═════ Data records

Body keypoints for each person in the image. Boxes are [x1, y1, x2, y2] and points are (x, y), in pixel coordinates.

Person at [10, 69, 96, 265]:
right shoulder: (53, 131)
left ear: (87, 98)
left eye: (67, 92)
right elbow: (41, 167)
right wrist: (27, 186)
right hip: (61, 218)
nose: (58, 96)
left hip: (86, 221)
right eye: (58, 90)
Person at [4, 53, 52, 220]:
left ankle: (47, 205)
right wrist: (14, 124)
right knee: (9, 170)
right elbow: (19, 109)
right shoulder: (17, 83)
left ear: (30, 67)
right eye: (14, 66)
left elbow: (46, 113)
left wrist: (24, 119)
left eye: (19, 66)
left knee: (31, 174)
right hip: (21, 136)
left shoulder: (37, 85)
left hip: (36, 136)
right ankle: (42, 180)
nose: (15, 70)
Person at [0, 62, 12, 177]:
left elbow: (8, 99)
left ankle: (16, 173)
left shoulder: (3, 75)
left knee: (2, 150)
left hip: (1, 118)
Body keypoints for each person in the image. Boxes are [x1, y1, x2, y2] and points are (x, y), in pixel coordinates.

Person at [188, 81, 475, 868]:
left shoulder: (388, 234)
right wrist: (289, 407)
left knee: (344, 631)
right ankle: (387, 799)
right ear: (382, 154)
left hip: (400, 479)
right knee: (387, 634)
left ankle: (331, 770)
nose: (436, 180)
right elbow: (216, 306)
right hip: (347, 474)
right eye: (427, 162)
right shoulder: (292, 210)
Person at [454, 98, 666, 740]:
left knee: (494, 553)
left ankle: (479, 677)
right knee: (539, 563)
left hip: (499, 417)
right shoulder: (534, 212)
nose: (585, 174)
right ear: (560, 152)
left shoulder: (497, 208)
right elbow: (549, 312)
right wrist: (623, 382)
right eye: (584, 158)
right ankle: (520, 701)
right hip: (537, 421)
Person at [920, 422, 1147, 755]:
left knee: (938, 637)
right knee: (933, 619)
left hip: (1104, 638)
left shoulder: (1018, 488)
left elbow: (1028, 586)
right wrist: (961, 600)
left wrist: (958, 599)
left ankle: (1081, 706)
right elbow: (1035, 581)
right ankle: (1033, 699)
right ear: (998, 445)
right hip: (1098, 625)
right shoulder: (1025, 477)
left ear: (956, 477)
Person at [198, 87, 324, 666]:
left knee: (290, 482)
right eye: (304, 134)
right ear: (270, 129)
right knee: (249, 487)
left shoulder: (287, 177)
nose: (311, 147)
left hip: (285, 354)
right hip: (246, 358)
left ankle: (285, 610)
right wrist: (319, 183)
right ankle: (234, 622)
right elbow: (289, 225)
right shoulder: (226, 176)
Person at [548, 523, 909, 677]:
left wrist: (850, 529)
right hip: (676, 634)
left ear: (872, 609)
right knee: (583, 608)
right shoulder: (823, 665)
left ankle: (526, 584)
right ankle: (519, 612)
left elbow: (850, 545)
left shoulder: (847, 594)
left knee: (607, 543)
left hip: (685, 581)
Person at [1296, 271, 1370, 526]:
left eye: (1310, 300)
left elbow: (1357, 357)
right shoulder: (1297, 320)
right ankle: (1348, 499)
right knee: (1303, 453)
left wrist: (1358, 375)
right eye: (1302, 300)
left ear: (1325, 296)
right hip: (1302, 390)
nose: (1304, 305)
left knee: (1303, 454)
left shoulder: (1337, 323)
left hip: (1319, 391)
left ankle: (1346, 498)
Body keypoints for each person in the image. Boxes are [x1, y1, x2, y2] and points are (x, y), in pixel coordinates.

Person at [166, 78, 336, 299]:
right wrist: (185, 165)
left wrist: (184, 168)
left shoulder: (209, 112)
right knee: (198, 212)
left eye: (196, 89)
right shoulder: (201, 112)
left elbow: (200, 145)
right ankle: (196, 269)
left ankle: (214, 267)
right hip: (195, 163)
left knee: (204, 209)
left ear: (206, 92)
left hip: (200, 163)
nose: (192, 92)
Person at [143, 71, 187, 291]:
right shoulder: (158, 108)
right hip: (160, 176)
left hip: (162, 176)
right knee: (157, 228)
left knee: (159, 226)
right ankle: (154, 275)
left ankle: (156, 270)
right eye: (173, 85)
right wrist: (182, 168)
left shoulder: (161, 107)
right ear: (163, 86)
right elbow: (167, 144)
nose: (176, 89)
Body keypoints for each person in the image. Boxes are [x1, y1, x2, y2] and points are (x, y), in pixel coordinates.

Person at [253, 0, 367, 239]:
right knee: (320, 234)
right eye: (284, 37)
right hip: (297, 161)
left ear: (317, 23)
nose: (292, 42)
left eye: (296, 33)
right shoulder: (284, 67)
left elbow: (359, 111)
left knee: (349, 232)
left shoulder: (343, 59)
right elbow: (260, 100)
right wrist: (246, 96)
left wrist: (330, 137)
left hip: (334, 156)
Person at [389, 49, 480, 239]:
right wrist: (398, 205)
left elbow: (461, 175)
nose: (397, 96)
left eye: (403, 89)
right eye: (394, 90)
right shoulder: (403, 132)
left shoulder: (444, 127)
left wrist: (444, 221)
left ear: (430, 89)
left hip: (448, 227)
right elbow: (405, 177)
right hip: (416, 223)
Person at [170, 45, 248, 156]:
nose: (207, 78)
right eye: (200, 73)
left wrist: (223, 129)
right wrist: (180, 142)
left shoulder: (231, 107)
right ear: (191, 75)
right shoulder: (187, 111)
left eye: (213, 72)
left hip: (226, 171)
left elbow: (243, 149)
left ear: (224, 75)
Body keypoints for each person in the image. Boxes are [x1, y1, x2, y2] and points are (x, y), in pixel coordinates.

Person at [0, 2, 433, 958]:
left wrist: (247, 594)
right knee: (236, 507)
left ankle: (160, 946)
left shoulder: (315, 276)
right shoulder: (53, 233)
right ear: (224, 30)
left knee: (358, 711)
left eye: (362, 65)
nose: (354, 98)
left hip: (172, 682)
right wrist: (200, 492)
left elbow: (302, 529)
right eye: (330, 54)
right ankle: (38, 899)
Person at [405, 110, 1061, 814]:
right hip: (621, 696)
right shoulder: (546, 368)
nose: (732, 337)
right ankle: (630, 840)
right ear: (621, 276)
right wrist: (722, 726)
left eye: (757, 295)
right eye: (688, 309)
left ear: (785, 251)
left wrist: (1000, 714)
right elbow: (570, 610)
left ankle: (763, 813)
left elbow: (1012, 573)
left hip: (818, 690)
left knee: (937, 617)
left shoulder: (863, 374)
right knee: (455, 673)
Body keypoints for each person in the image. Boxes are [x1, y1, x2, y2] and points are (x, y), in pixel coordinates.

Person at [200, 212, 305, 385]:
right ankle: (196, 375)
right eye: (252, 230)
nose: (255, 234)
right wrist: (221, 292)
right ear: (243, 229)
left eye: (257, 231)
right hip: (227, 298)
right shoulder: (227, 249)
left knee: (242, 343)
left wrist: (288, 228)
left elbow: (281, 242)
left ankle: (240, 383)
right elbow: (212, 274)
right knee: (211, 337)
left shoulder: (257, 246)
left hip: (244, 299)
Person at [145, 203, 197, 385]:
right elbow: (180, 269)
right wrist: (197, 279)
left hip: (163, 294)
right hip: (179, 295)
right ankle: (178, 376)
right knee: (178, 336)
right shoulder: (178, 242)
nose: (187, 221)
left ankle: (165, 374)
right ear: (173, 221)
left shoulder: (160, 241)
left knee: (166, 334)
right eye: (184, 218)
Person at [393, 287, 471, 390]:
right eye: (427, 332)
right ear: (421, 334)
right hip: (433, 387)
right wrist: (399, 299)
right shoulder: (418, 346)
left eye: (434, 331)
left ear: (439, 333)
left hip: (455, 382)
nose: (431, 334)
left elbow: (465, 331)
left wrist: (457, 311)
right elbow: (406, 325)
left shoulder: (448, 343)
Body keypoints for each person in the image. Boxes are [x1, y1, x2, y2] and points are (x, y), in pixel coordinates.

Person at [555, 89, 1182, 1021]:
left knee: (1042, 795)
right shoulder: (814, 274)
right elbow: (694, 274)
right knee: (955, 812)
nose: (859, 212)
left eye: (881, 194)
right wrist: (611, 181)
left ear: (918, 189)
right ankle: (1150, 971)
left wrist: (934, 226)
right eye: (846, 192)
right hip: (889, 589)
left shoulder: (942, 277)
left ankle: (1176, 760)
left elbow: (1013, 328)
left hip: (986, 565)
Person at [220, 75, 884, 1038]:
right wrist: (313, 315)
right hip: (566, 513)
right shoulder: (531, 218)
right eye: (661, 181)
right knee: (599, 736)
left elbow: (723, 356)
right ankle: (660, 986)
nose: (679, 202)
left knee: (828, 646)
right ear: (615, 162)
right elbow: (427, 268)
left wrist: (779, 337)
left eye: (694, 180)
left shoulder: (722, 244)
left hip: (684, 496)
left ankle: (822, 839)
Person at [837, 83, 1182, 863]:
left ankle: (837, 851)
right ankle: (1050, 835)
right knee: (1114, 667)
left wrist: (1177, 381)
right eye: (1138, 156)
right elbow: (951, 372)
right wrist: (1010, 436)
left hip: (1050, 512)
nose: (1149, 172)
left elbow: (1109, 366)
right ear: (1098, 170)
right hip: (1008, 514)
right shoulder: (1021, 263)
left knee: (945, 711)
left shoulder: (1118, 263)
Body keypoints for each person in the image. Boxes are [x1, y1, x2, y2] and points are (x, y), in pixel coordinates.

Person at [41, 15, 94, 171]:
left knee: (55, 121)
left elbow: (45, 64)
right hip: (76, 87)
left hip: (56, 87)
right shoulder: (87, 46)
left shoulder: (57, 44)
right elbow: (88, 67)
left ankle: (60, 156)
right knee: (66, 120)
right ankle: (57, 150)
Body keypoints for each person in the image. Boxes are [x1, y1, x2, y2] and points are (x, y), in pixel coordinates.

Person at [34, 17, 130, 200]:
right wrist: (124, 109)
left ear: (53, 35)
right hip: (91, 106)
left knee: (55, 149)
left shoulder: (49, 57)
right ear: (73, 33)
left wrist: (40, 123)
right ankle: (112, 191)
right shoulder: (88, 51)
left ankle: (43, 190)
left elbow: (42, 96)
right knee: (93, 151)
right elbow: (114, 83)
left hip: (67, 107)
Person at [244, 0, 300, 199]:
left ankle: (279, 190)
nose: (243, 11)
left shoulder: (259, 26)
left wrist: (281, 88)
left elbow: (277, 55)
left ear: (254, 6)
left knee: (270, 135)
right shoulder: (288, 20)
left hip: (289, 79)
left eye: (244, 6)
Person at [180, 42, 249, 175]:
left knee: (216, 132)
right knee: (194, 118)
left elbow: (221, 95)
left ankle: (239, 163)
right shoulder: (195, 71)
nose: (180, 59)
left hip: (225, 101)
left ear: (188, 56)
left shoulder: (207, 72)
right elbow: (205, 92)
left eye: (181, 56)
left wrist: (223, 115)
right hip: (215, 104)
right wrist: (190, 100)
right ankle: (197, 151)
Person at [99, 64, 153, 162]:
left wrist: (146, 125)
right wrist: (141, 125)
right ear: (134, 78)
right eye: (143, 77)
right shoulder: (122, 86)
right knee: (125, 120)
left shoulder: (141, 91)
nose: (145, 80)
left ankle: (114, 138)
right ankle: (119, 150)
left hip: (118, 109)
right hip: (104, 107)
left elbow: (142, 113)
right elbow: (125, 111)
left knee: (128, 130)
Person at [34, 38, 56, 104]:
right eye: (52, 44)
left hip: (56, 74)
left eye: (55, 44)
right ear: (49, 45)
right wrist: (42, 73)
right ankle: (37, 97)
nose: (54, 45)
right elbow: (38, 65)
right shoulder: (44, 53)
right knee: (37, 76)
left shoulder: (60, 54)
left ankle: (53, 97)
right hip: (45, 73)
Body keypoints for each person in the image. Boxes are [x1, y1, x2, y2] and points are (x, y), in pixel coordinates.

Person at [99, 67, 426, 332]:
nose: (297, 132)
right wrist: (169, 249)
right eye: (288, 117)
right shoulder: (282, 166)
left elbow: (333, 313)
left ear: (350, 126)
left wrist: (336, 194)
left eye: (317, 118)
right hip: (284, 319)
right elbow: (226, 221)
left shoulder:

══════════

### Exercise details
Given the records above, return exactly the lines starting at the line containing "left wrist: (1177, 381)" and ending at the line containing "right ankle: (57, 150)", including both.

### Output for this exercise
left wrist: (1177, 381)
right eye: (1138, 156)
right elbow: (951, 372)
right wrist: (1010, 436)
left hip: (1050, 512)
nose: (1149, 172)
left elbow: (1109, 366)
right ear: (1098, 170)
right hip: (1008, 514)
right shoulder: (1021, 263)
left knee: (945, 711)
left shoulder: (1118, 263)
Body keypoints for each person in the image. Boxes are [x1, y1, x2, y2] and points are (x, y), in pixel coordinates.

Person at [41, 15, 94, 171]:
left knee: (55, 121)
left elbow: (45, 64)
right hip: (76, 87)
left hip: (56, 87)
right shoulder: (87, 46)
left shoulder: (57, 44)
right elbow: (88, 67)
left ankle: (60, 156)
right knee: (66, 120)
right ankle: (57, 150)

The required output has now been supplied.